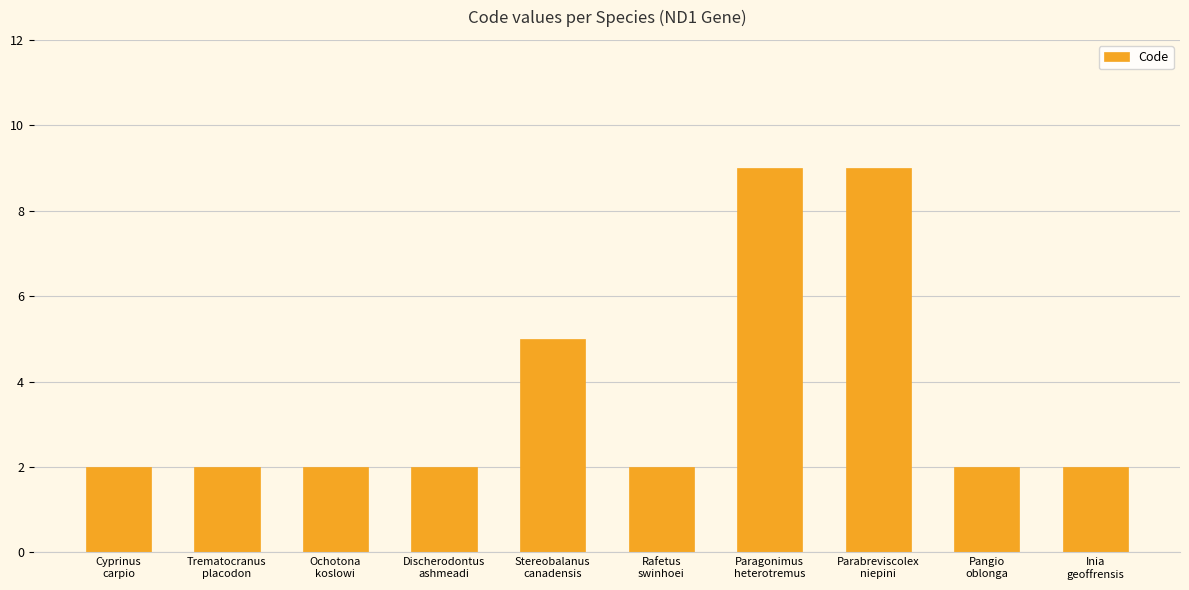

What is the average value?

4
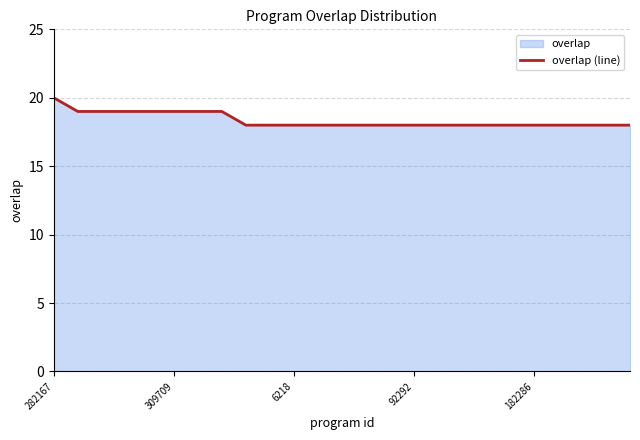

What is the greatest value displayed?

20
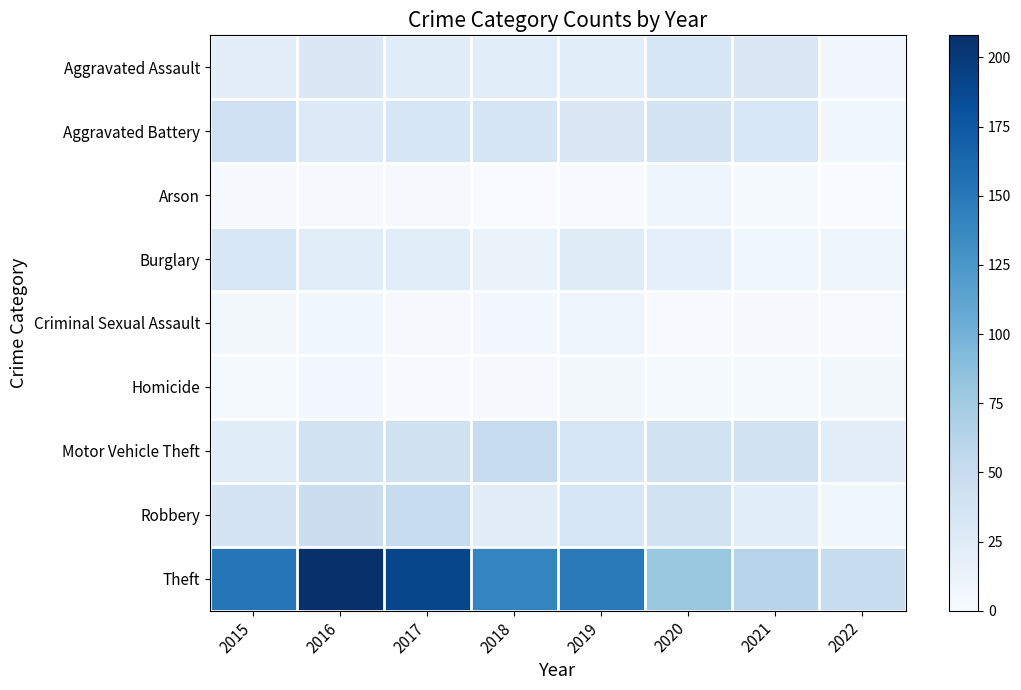

Between 2015 and 2019, which is larger?

2019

◆ Exercise instructions ◆
Copy every one of the records above word for word, leaving out the pictures.

◆ The completed task ◆
What is the average value?

4

What is the greatest value displayed?

20

Between 2015 and 2019, which is larger?

2019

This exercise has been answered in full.